Mitrapost.com – Dua anggota kepolisian di Nusa Tenggara Timur (NTT) resmi ditahan atas kasus dugaan penimbunan BBM bersubsidi di Manggarai Timur. Mereka masing-masing berinisial Aipda DGL yang bertugas di Polres Manggarai Timur dan Iptu HPB dari Polda NTT.
Kabid Humas Polda NTT Kombes Henry Novika Chandra mengatakan, penahanan keduanya dilakukan selama 20 hari selama proses penyidikan sejak Minggu (26/4/2026). Saat ini, pihaknya masih menyelidiki peran masing-masing untuk melengkapi berkas perkara.
“Terkait dengan penanganan dugaan kasus penyalahgunaan BBM, penyidik telah melakukan penahanan terhadap dua orang yang diduga terlibat dalam perkara tersebut,” kata dia, pada Selasa (28/4/2026), dikutip Detik.

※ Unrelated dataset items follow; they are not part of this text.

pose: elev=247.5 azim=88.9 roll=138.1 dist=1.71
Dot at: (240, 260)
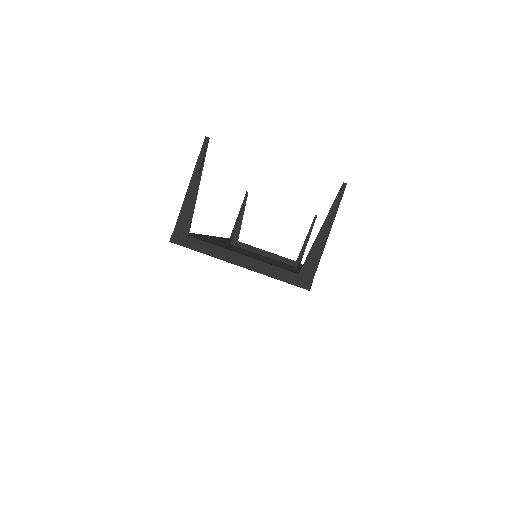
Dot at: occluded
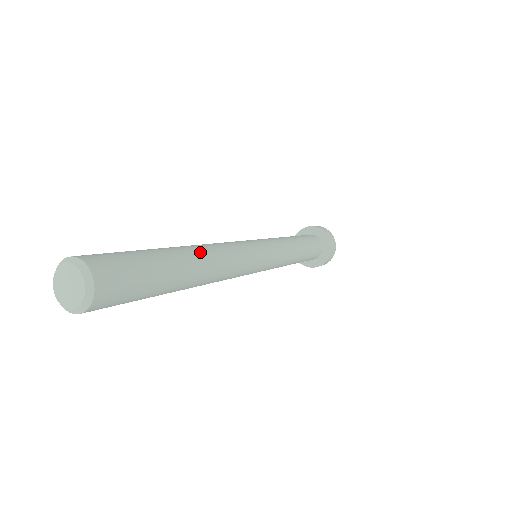
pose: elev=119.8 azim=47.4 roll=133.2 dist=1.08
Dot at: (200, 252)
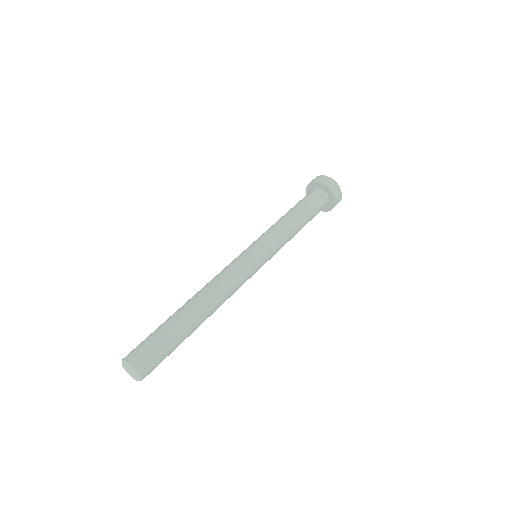
Dot at: (203, 307)
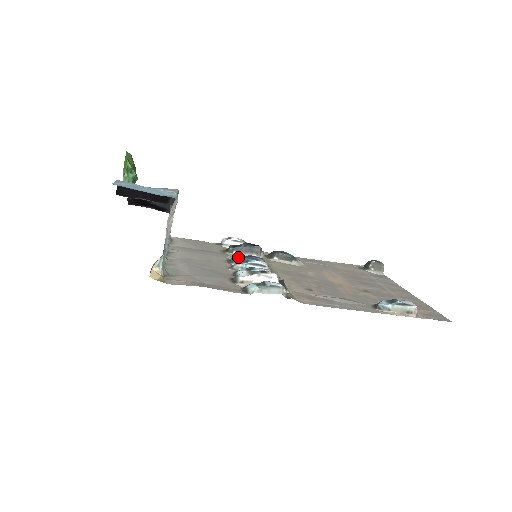
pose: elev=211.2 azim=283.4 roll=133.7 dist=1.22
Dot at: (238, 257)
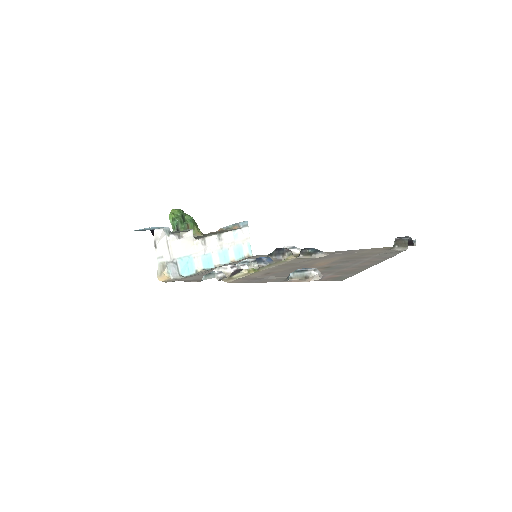
Dot at: occluded
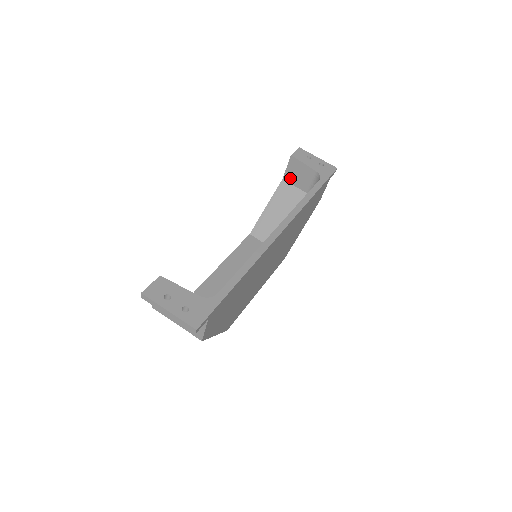
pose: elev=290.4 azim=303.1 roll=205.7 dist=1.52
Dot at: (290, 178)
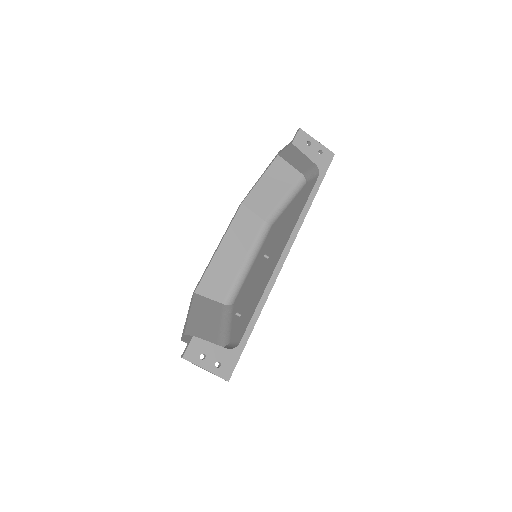
Dot at: (286, 157)
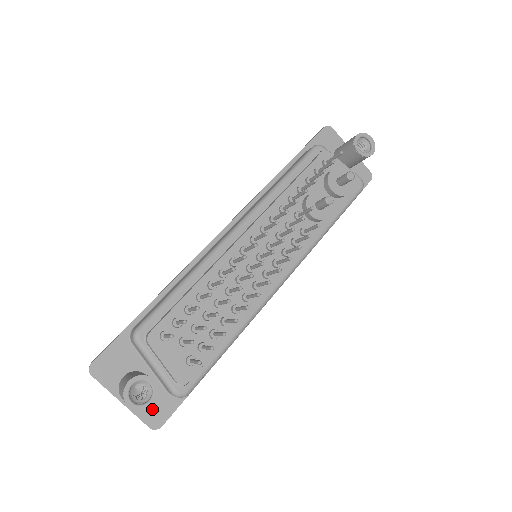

Keduanya sebelumnya terseret dugaan kasus penimbunan solar hingga 30 ton. Solar tersebut diketahui bermuara ke gudang sebuah perusahaan PT Surya Sejahtera di Labuan Bajo, NTT, milik JL yang turut diduga sebagai penadah utama.
Meski demikian JL membantah tuduhan tersebut dan mengeklaim BBM di gudangnya merupakan barang hasil menang lelang di Kejaksaan Negeri Manggarai Barat pada Desember 2025. Meski demikian, menurut catatan Kejari Manggarai Barat, pihaknya hanya melelang solar 18 ton.
“Itu saya beli pada bulan Desember 2025. Bukan beli dari jaksa, tapi beli dari hasil lelang Kejaksaan Manggarai Barat,” jelas Jimy.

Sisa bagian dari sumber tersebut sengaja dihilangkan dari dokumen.